> **The task**
Reproduce every entry that follows word for word, but omit the images.
[Opening Material to process section]
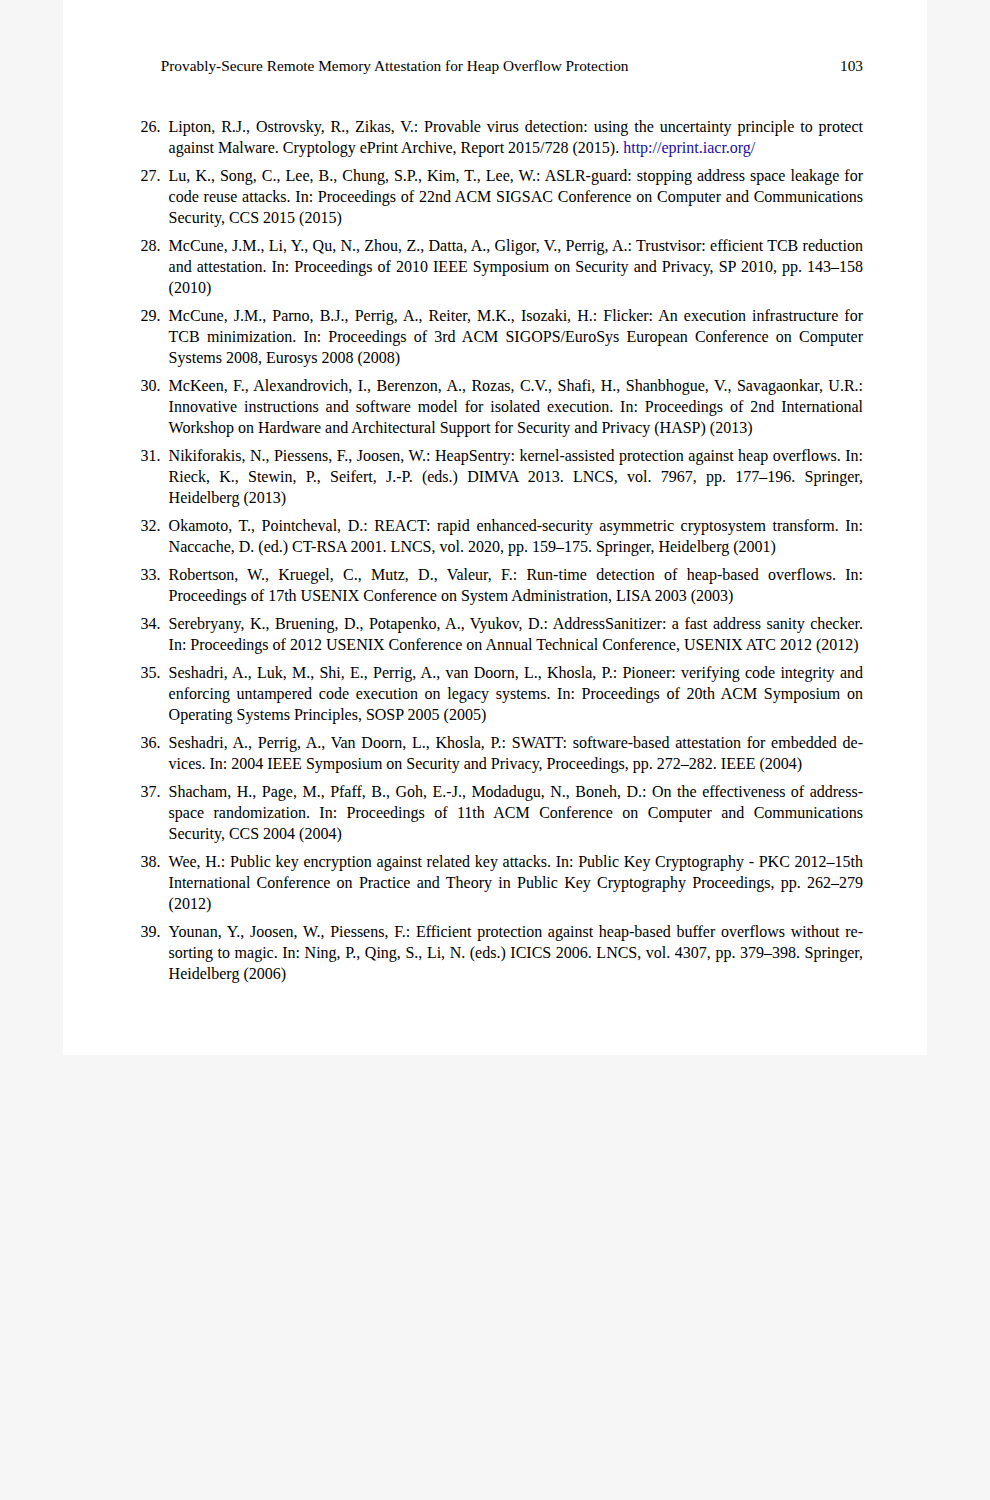Provably-Secure Remote Memory Attestation for Heap Overflow Protection 103
Lipton, R.J., Ostrovsky, R., Zikas, V.: Provable virus detection: using the uncertainty principle to protect against Malware. Cryptology ePrint Archive, Report 2015/728 (2015). http://eprint.iacr.org/
Lu, K., Song, C., Lee, B., Chung, S.P., Kim, T., Lee, W.: ASLR-guard: stopping address space leakage for code reuse attacks. In: Proceedings of 22nd ACM SIGSAC Conference on Computer and Communications Security, CCS 2015 (2015)
McCune, J.M., Li, Y., Qu, N., Zhou, Z., Datta, A., Gligor, V., Perrig, A.: Trustvisor: efficient TCB reduction and attestation. In: Proceedings of 2010 IEEE Symposium on Security and Privacy, SP 2010, pp. 143–158 (2010)
McCune, J.M., Parno, B.J., Perrig, A., Reiter, M.K., Isozaki, H.: Flicker: An execution infrastructure for TCB minimization. In: Proceedings of 3rd ACM SIGOPS/EuroSys European Conference on Computer Systems 2008, Eurosys 2008 (2008)
McKeen, F., Alexandrovich, I., Berenzon, A., Rozas, C.V., Shafi, H., Shanbhogue, V., Savagaonkar, U.R.: Innovative instructions and software model for isolated execution. In: Proceedings of 2nd International Workshop on Hardware and Architectural Support for Security and Privacy (HASP) (2013)
Nikiforakis, N., Piessens, F., Joosen, W.: HeapSentry: kernel-assisted protection against heap overflows. In: Rieck, K., Stewin, P., Seifert, J.-P. (eds.) DIMVA 2013. LNCS, vol. 7967, pp. 177–196. Springer, Heidelberg (2013)
Okamoto, T., Pointcheval, D.: REACT: rapid enhanced-security asymmetric cryptosystem transform. In: Naccache, D. (ed.) CT-RSA 2001. LNCS, vol. 2020, pp. 159–175. Springer, Heidelberg (2001)
Robertson, W., Kruegel, C., Mutz, D., Valeur, F.: Run-time detection of heap-based overflows. In: Proceedings of 17th USENIX Conference on System Administration, LISA 2003 (2003)
Serebryany, K., Bruening, D., Potapenko, A., Vyukov, D.: AddressSanitizer: a fast address sanity checker. In: Proceedings of 2012 USENIX Conference on Annual Technical Conference, USENIX ATC 2012 (2012)
Seshadri, A., Luk, M., Shi, E., Perrig, A., van Doorn, L., Khosla, P.: Pioneer: verifying code integrity and enforcing untampered code execution on legacy systems. In: Proceedings of 20th ACM Symposium on Operating Systems Principles, SOSP 2005 (2005)
Seshadri, A., Perrig, A., Van Doorn, L., Khosla, P.: SWATT: software-based attestation for embedded devices. In: 2004 IEEE Symposium on Security and Privacy, Proceedings, pp. 272–282. IEEE (2004)
Shacham, H., Page, M., Pfaff, B., Goh, E.-J., Modadugu, N., Boneh, D.: On the effectiveness of address-space randomization. In: Proceedings of 11th ACM Conference on Computer and Communications Security, CCS 2004 (2004)
Wee, H.: Public key encryption against related key attacks. In: Public Key Cryptography - PKC 2012–15th International Conference on Practice and Theory in Public Key Cryptography Proceedings, pp. 262–279 (2012)
Younan, Y., Joosen, W., Piessens, F.: Efficient protection against heap-based buffer overflows without resorting to magic. In: Ning, P., Qing, S., Li, N. (eds.) ICICS 2006. LNCS, vol. 4307, pp. 379–398. Springer, Heidelberg (2006)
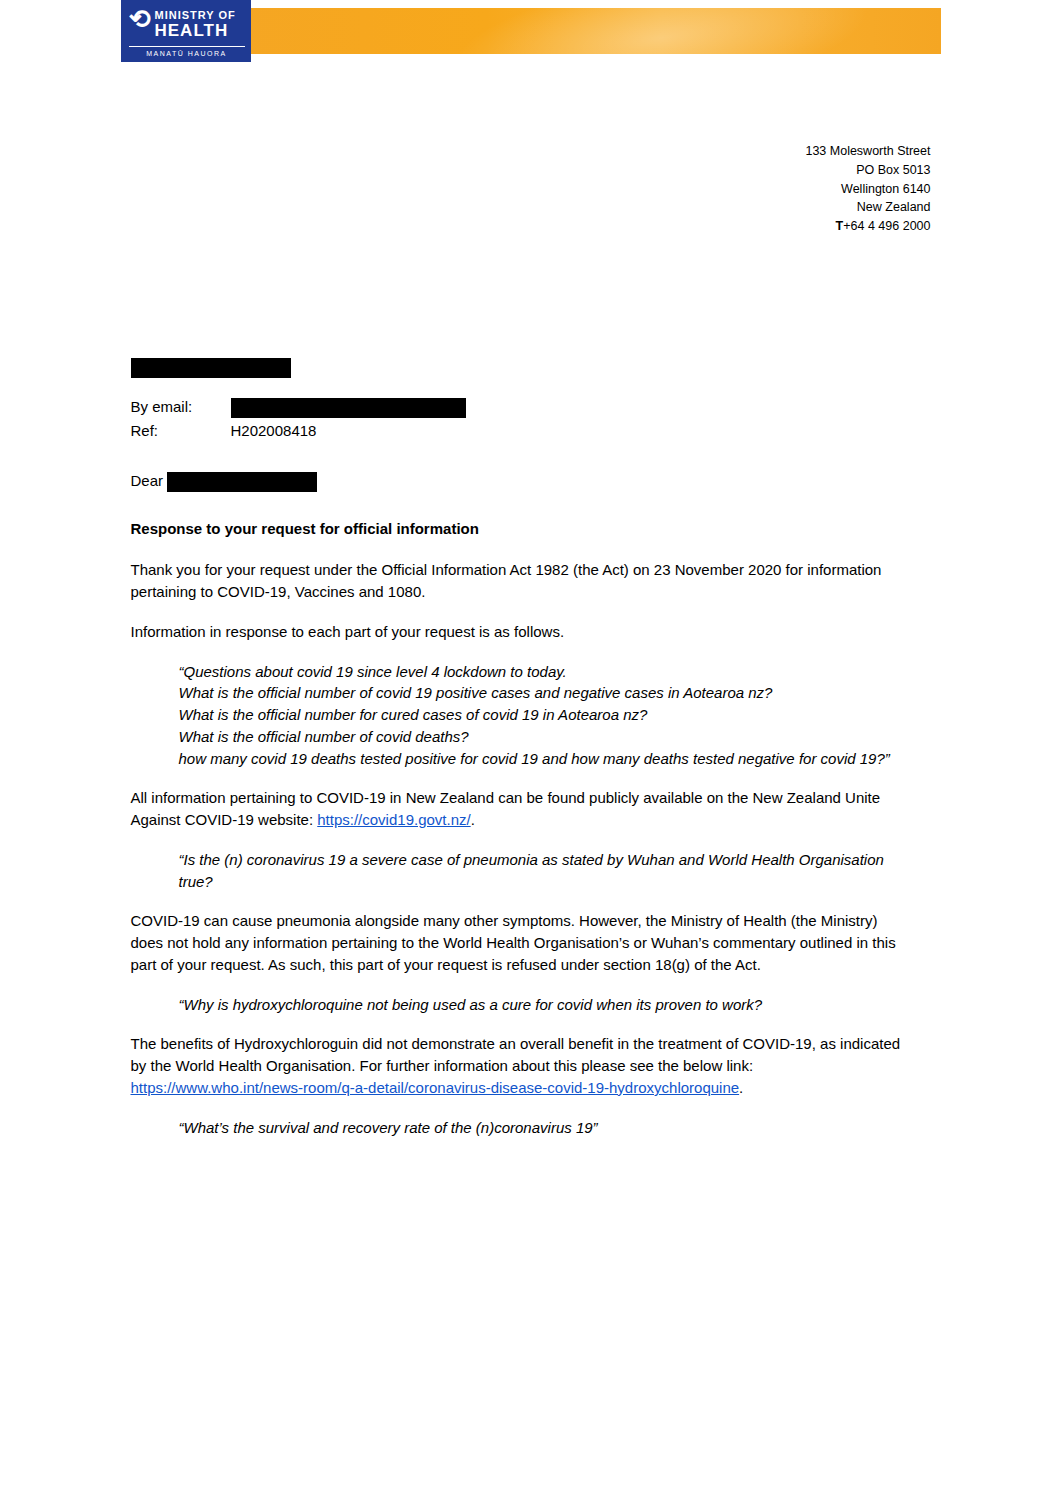⟳MINISTRY OF
HEALTH
MANATŪ HAUORA
133 Molesworth Street
PO Box 5013
Wellington 6140
New Zealand
T+64 4 496 2000
| By email: | |
| Ref: | H202008418 |
Dear
Response to your request for official information
Thank you for your request under the Official Information Act 1982 (the Act) on 23 November 2020 for information pertaining to COVID-19, Vaccines and 1080.
Information in response to each part of your request is as follows.
“Questions about covid 19 since level 4 lockdown to today.
What is the official number of covid 19 positive cases and negative cases in Aotearoa nz?
What is the official number for cured cases of covid 19 in Aotearoa nz?
What is the official number of covid deaths?
how many covid 19 deaths tested positive for covid 19 and how many deaths tested negative for covid 19?”
All information pertaining to COVID-19 in New Zealand can be found publicly available on the New Zealand Unite Against COVID-19 website: https://covid19.govt.nz/.
“Is the (n) coronavirus 19 a severe case of pneumonia as stated by Wuhan and World Health Organisation true?
COVID-19 can cause pneumonia alongside many other symptoms. However, the Ministry of Health (the Ministry) does not hold any information pertaining to the World Health Organisation’s or Wuhan’s commentary outlined in this part of your request. As such, this part of your request is refused under section 18(g) of the Act.
“Why is hydroxychloroquine not being used as a cure for covid when its proven to work?
The benefits of Hydroxychloroguin did not demonstrate an overall benefit in the treatment of COVID-19, as indicated by the World Health Organisation. For further information about this please see the below link:
https://www.who.int/news-room/q-a-detail/coronavirus-disease-covid-19-hydroxychloroquine.
“What’s the survival and recovery rate of the (n)coronavirus 19”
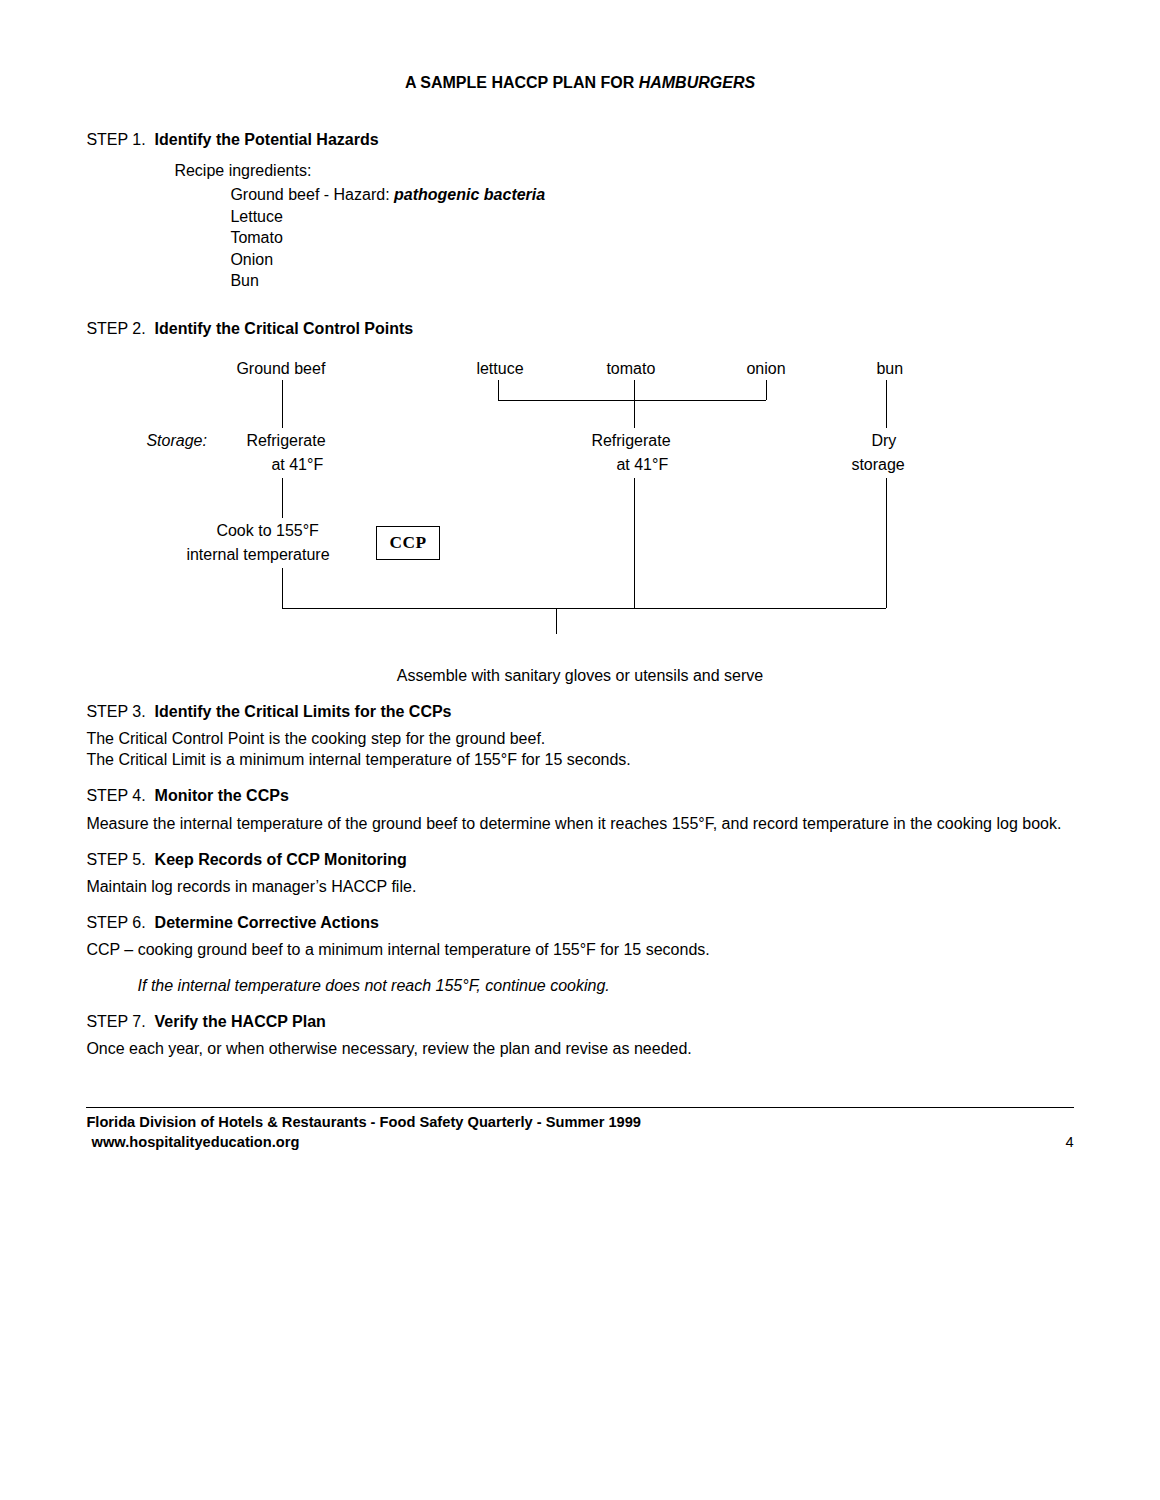A SAMPLE HACCP PLAN FOR HAMBURGERS
STEP 1. Identify the Potential Hazards
Recipe ingredients:
Ground beef - Hazard: pathogenic bacteria
Lettuce
Tomato
Onion
Bun
STEP 2. Identify the Critical Control Points
Ground beef lettuce tomato onion bun
Storage: Refrigerate at 41°F Refrigerate at 41°F Dry storage
Cook to 155°F internal temperature
CCP
Assemble with sanitary gloves or utensils and serve
STEP 3. Identify the Critical Limits for the CCPs
The Critical Control Point is the cooking step for the ground beef.
The Critical Limit is a minimum internal temperature of 155°F for 15 seconds.
STEP 4. Monitor the CCPs
Measure the internal temperature of the ground beef to determine when it reaches 155°F, and record temperature in the cooking log book.
STEP 5. Keep Records of CCP Monitoring
Maintain log records in manager’s HACCP file.
STEP 6. Determine Corrective Actions
CCP – cooking ground beef to a minimum internal temperature of 155°F for 15 seconds.
If the internal temperature does not reach 155°F, continue cooking.
STEP 7. Verify the HACCP Plan
Once each year, or when otherwise necessary, review the plan and revise as needed.
Florida Division of Hotels & Restaurants - Food Safety Quarterly - Summer 1999
www.hospitalityeducation.org 4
[Closing Material to process section]
> **Response**
Provably-Secure Remote Memory Attestation for Heap Overflow Protection 103
Lipton, R.J., Ostrovsky, R., Zikas, V.: Provable virus detection: using the uncertainty principle to protect against Malware. Cryptology ePrint Archive, Report 2015/728 (2015). http://eprint.iacr.org/
Lu, K., Song, C., Lee, B., Chung, S.P., Kim, T., Lee, W.: ASLR-guard: stopping address space leakage for code reuse attacks. In: Proceedings of 22nd ACM SIGSAC Conference on Computer and Communications Security, CCS 2015 (2015)
McCune, J.M., Li, Y., Qu, N., Zhou, Z., Datta, A., Gligor, V., Perrig, A.: Trustvisor: efficient TCB reduction and attestation. In: Proceedings of 2010 IEEE Symposium on Security and Privacy, SP 2010, pp. 143–158 (2010)
McCune, J.M., Parno, B.J., Perrig, A., Reiter, M.K., Isozaki, H.: Flicker: An execution infrastructure for TCB minimization. In: Proceedings of 3rd ACM SIGOPS/EuroSys European Conference on Computer Systems 2008, Eurosys 2008 (2008)
McKeen, F., Alexandrovich, I., Berenzon, A., Rozas, C.V., Shafi, H., Shanbhogue, V., Savagaonkar, U.R.: Innovative instructions and software model for isolated execution. In: Proceedings of 2nd International Workshop on Hardware and Architectural Support for Security and Privacy (HASP) (2013)
Nikiforakis, N., Piessens, F., Joosen, W.: HeapSentry: kernel-assisted protection against heap overflows. In: Rieck, K., Stewin, P., Seifert, J.-P. (eds.) DIMVA 2013. LNCS, vol. 7967, pp. 177–196. Springer, Heidelberg (2013)
Okamoto, T., Pointcheval, D.: REACT: rapid enhanced-security asymmetric cryptosystem transform. In: Naccache, D. (ed.) CT-RSA 2001. LNCS, vol. 2020, pp. 159–175. Springer, Heidelberg (2001)
Robertson, W., Kruegel, C., Mutz, D., Valeur, F.: Run-time detection of heap-based overflows. In: Proceedings of 17th USENIX Conference on System Administration, LISA 2003 (2003)
Serebryany, K., Bruening, D., Potapenko, A., Vyukov, D.: AddressSanitizer: a fast address sanity checker. In: Proceedings of 2012 USENIX Conference on Annual Technical Conference, USENIX ATC 2012 (2012)
Seshadri, A., Luk, M., Shi, E., Perrig, A., van Doorn, L., Khosla, P.: Pioneer: verifying code integrity and enforcing untampered code execution on legacy systems. In: Proceedings of 20th ACM Symposium on Operating Systems Principles, SOSP 2005 (2005)
Seshadri, A., Perrig, A., Van Doorn, L., Khosla, P.: SWATT: software-based attestation for embedded devices. In: 2004 IEEE Symposium on Security and Privacy, Proceedings, pp. 272–282. IEEE (2004)
Shacham, H., Page, M., Pfaff, B., Goh, E.-J., Modadugu, N., Boneh, D.: On the effectiveness of address-space randomization. In: Proceedings of 11th ACM Conference on Computer and Communications Security, CCS 2004 (2004)
Wee, H.: Public key encryption against related key attacks. In: Public Key Cryptography - PKC 2012–15th International Conference on Practice and Theory in Public Key Cryptography Proceedings, pp. 262–279 (2012)
Younan, Y., Joosen, W., Piessens, F.: Efficient protection against heap-based buffer overflows without resorting to magic. In: Ning, P., Qing, S., Li, N. (eds.) ICICS 2006. LNCS, vol. 4307, pp. 379–398. Springer, Heidelberg (2006)
⟳MINISTRY OF
HEALTH
MANATŪ HAUORA
133 Molesworth Street
PO Box 5013
Wellington 6140
New Zealand
T+64 4 496 2000
| By email: | |
| Ref: | H202008418 |
Dear
Response to your request for official information
Thank you for your request under the Official Information Act 1982 (the Act) on 23 November 2020 for information pertaining to COVID-19, Vaccines and 1080.
Information in response to each part of your request is as follows.
“Questions about covid 19 since level 4 lockdown to today.
What is the official number of covid 19 positive cases and negative cases in Aotearoa nz?
What is the official number for cured cases of covid 19 in Aotearoa nz?
What is the official number of covid deaths?
how many covid 19 deaths tested positive for covid 19 and how many deaths tested negative for covid 19?”
All information pertaining to COVID-19 in New Zealand can be found publicly available on the New Zealand Unite Against COVID-19 website: https://covid19.govt.nz/.
“Is the (n) coronavirus 19 a severe case of pneumonia as stated by Wuhan and World Health Organisation true?
COVID-19 can cause pneumonia alongside many other symptoms. However, the Ministry of Health (the Ministry) does not hold any information pertaining to the World Health Organisation’s or Wuhan’s commentary outlined in this part of your request. As such, this part of your request is refused under section 18(g) of the Act.
“Why is hydroxychloroquine not being used as a cure for covid when its proven to work?
The benefits of Hydroxychloroguin did not demonstrate an overall benefit in the treatment of COVID-19, as indicated by the World Health Organisation. For further information about this please see the below link:
https://www.who.int/news-room/q-a-detail/coronavirus-disease-covid-19-hydroxychloroquine.
“What’s the survival and recovery rate of the (n)coronavirus 19”
A SAMPLE HACCP PLAN FOR HAMBURGERS
STEP 1. Identify the Potential Hazards
Recipe ingredients:
Ground beef - Hazard: pathogenic bacteria
Lettuce
Tomato
Onion
Bun
STEP 2. Identify the Critical Control Points
Ground beef lettuce tomato onion bun
Storage: Refrigerate at 41°F Refrigerate at 41°F Dry storage
Cook to 155°F internal temperature
CCP
Assemble with sanitary gloves or utensils and serve
STEP 3. Identify the Critical Limits for the CCPs
The Critical Control Point is the cooking step for the ground beef.
The Critical Limit is a minimum internal temperature of 155°F for 15 seconds.
STEP 4. Monitor the CCPs
Measure the internal temperature of the ground beef to determine when it reaches 155°F, and record temperature in the cooking log book.
STEP 5. Keep Records of CCP Monitoring
Maintain log records in manager’s HACCP file.
STEP 6. Determine Corrective Actions
CCP – cooking ground beef to a minimum internal temperature of 155°F for 15 seconds.
If the internal temperature does not reach 155°F, continue cooking.
STEP 7. Verify the HACCP Plan
Once each year, or when otherwise necessary, review the plan and revise as needed.
Florida Division of Hotels & Restaurants - Food Safety Quarterly - Summer 1999
www.hospitalityeducation.org 4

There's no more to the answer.